Edgar Wright’s latest film is “Last Night in Soho” is a stylish horror thriller which somehow did not engage me much despite considerable technical efforts shown from the screen. While I initially enjoyed its first half which deftly swings back and forth between two very different worlds, the movie unfortunately stumbles at times during its second half which becomes darker and very unpleasant, and the overall result consequently becomes uneven and artificial in my humble opinion.
Thomasin McKenzie, a promising New Zealander actress who has been more prominent since “Leave No Trace” (2018) and “Jojo Rabbit” (2019), plays Eloise, a young woman who has been living with her grandmother in their rural home near Redruth, Cornwall of England since her mother died many years ago. As shown from the opening scene, Eloise has been aspiring to be a fashion designer someday just like her mother, and she is certainly delighted when she is notified of her enrollment at the London College of Fashion.

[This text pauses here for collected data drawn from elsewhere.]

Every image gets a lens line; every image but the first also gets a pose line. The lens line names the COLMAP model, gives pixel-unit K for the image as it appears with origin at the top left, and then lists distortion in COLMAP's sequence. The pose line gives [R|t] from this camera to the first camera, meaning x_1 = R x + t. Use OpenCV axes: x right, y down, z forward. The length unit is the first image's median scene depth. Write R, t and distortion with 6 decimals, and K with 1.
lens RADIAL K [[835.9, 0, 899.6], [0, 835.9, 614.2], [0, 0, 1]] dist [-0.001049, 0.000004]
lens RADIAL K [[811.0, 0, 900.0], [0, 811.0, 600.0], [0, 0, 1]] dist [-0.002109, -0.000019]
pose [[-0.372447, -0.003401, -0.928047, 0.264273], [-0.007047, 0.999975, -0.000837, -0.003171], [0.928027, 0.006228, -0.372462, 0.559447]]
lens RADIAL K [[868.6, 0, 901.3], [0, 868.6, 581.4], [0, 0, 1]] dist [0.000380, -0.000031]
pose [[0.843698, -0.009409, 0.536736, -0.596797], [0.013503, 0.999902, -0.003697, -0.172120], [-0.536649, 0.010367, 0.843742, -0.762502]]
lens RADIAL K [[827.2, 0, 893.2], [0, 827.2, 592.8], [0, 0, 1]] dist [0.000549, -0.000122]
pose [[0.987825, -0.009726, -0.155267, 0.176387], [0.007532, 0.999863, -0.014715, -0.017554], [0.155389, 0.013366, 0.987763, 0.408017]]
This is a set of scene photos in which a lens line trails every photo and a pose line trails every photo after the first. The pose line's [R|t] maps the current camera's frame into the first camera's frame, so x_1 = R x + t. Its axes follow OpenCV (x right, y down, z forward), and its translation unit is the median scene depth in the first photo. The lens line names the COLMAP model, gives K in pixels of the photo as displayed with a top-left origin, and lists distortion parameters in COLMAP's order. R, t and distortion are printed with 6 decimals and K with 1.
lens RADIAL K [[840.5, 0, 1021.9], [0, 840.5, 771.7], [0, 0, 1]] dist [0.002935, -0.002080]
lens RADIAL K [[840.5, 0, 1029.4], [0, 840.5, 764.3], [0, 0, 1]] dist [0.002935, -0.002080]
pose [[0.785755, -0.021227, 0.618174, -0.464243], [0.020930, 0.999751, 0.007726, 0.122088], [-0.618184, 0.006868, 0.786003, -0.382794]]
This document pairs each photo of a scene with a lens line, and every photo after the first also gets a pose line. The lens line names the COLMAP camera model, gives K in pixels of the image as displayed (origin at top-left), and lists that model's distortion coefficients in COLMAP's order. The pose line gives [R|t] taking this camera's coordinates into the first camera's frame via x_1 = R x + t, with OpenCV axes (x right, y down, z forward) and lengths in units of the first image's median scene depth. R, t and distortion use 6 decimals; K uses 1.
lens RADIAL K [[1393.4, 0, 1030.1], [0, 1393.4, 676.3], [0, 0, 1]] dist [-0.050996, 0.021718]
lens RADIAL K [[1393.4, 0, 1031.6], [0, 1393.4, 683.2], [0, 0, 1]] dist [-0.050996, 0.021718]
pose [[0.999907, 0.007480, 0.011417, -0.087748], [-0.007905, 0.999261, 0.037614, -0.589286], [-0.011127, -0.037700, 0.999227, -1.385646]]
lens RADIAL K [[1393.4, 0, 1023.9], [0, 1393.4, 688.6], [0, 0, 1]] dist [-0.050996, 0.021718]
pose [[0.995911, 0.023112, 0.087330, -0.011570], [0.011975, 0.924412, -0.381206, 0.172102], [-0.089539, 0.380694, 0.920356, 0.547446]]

With her grandmother’s blessing coupled with some understandable concern, Eloise soon leaves for London. As an innocent girl who has never been there, she cannot help but excited to see new things here and there in the city, but then she is reminded again that there is always considerable possibility of danger for her in the city. At point, she feels like being stalked by a rather suspicious cab driver after he takes her to where the dormitory for her and other students is located, and the mood accordingly becomes a bit unnerving as she tries to evade this creepy dude.
When she eventually arrives in the dormitory, the situation does not get better for her at all. Most of her fellow students including her sassy female roommate are not particularly nice to her at all, and Eloise comes to feel more isolated as a result, but then she comes across a notice on some other place where she can stay instead of her dormitory. It is an old house in Soho which belongs to some old lady, and, once she looks around the room to be rented to her, she instantly decides to move into this room.
However, it soon turns out that there is the other problem in this room besides its shabby interior and those neon lights from a bistro on the first floor. Probably because of her ability to see her mother’s ghost, Eloise finds herself transferred to a young woman living in the same place in 1965 whenever she sleeps in the room at night. Although she is quite baffled at first, she cannot help but attracted more to this inexplicable supernatural experience because she is a big fan of the music and fashion of London during the Swinging Sixties.
However, we instantly sense a certain danger when that young woman, named Sandie (Anya Taylor-Joy), gets herself associated with some charming guy to whom she actively approaches. Sandie has aspired to get a big break for her future entertainer career, and it seems that Jack (Matt Smith) may give her what she has wanted so much. Of course, he turns out to have the other plan for Sandie, and Eloise consequently comes to behold some unpleasant sides of London during that time.
And this increasingly alarming nocturnal experience of hers does not simply remain as bad dreams at all. In addition to being more disturbed night by night, Eloise also comes to see disturbing things even during daytime, and she naturally becomes more terrorized as there is no one to believe what she is going through. Furthermore, it looks like what happened to Sandie during that time is still casting a long shadow over the present, and we come to wonder more about how a certain ominous supporting figure is associated with Sandie.
In the meantime, the movie constantly soaks the screen in lots of mood and style as required, and Wright and his crew members including cinematographer Chung-hoon Chung, who has often worked outside South Korea since “Stoker” (2013), did a competent job on the whole. The scenes set in 1965 are filled with authentic period atmosphere and details to be savored, and, as a director who knows well how to use songs effectively and refreshingly for story and characters as shown from his previous film “Baby Driver” (2017), Wright utilizes well a number of notable old pop songs from the 1960s.
However, the screenplay by Wright and his co-writer Krysty Wilson-Cairns is hampered by thin narrative and superficial characterization, and that weak aspect is more exacerbated during its second half. Mainly because it feels relatively flat and bland compared to the colorful spirit of the 1965 part, the present part does not work well enough as the ground to support the 1965 part except being the perfunctory counterpoint, and the 1965 part only becomes another case of being all style but no substance in the end.
Anyway, the main cast members of the film try to fill their respective roles with each own presence as much as they can. While Thomasin McKenzie and Anya Taylor-Joy have some juicy fun as their characters intertwine with each other along the story, Matt Smith looks insidious and untrustworthy as required, and Terence Stamp and Diana Riggs, who sadly died in last year, acquit themselves well despite being stuck in their thankless supporting parts.
In conclusion, “Last Night in Soho” is not entirely without fun and entertainment, but it is a less enjoyable genre exercise than “Baby Driver” and Wright’s other previous works such as “The Shaun of the Dead” (2004) and “Scott Pilgrim vs. the World” (2010). Yes, I do understand that Wright tries to have a fun as before, but, sadly, the movie does not convey much of his excitement and enthusiasm to me, and that is a disappointment to say the least.